Mother Mama Mommy Mom

Lange-MigrantMother02Translating from Finnish into English, the same question comes up again and again: what to call mothers and fathers.

In Finland, children usually call their parents äiti and isä, which mean mother and father. There are also more informal names for parents, like Isi (Daddy) and Mutsi (Ma – or something like Ma). But even the littlest Finnish toddlers usually call their mothers “Mother” – in real life and in literature that I’m translating. Of course an American two-year-old would never call her mother “Mother”, and if she did, we would wonder if there wasn’t something very strange about that family.

So when I translate a passage where a six-year-old girl says, “Isä, tuleeko sota tänne?”, I can’t write “Father, is the war going to come here?”, unless I want to create a Victorian mood, or hint that the children in this family speak with a strange, almost eerie formality.

So I have to decide what version of father would be most natural in this context. Since this is a contemporary middle-class family, the kids would probably call their father Dad or Daddy. This is where personal history comes in. I never called my father Daddy, always just Dad (it goes without saying that I never called him Father, not even in jest). On the other hand, many small children do call their father Daddy, and using the word Daddy might help the reader understand that the person speaking is quite young.

The problem is that since I never used the words Mommy and Daddy, even as a little child, the words feel unnatural to me, overly sweet, childish instead of childlike. In our family we called my mother Mama when we were very young, then switched to Mom around age five or six. I knew kids that called their mothers Mommy, but in my family we used it only in phrases like Run and tell your Mommy, you big baby. And of course Daddy has all kinds of unpleasant slang connotations, as in the phrase sugar daddy.

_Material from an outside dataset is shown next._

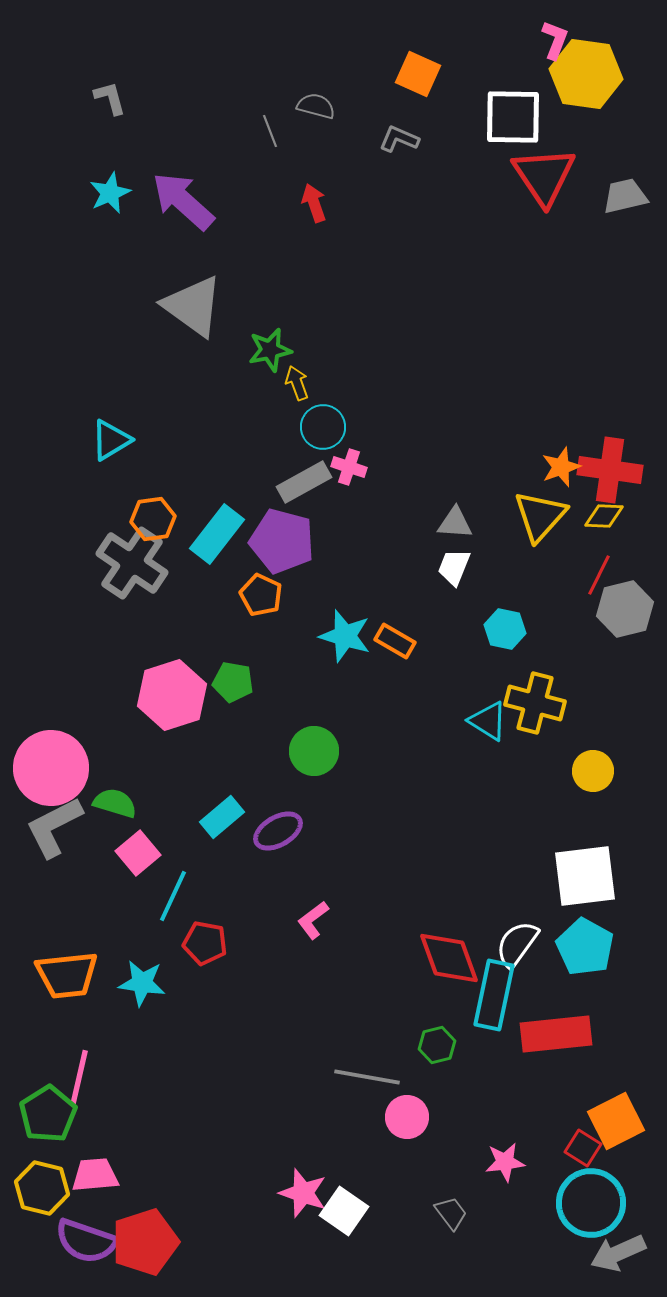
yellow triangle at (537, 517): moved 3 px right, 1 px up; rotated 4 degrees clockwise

There are versions with a regional feel, like Ma and Pa, or Pop, or Papa. They can work sometimes, but only if you want a countrified or slangy effect.

Thinking about all this, though, makes me wonder if my family’s naming habits are rarer than I realize. Perhaps in American English, calling your mother Mama at any age past the toddler stage is more countrified than I realize.

What did you call your parents growing up? Did the names you used for your parents change as you were growing up? And where were you?

~ by lolarusa on July 11, 2009.

6 Responses to “Mother Mama Mommy Mom”

  1. I always called my mother Mom. My oldest sister started calling her Mama once she was an adult. I started calling my father Pop late in his life. I thought it was fun to say, “Hey Pop!”

  2. Mom and Dad. When Dad got grandkids he wanted to be called Papa. Everyone called him that afterward. With old age Mom has changed to Mommy. My mother called her mother Elsie because she felt too young to be a mother at 16 or whatever age she was, and she called her dad Pop.

  3. Did you call you mom Mom even when you were very little?

  4. I called her Mommy when I was small, then Mom when I thought I was grown, but have reverted to Mommy since I was 25 or so. She likes it.

  5. I’m fourteen, living in the souhwest U.S., and I’ve called my mother ‘momma’ or ‘mommy’ since forever. Same with my younger siblings and my older sister. And my dad’s always been ‘daddy’. My momma is Hispanic, and she either calls my gramma ‘momma’ or ‘ma’. Calling a mother ‘mom’ has always seemed odd to me.

  6. I probably called my mom “mommy” when I was really young but switched to “mom” at some point because I don’t recall actually using the word “mommy”. My dad was “daddy” for a long time…then “dad” when I got older, probably around pre-teen/teenage years. Now I only call him “daddy” when I’m trying to get him to do something for me. ;) (I think this is common for daughters/dads) But dad is also Papa because of the grandkids and most of us all call him Papa, now.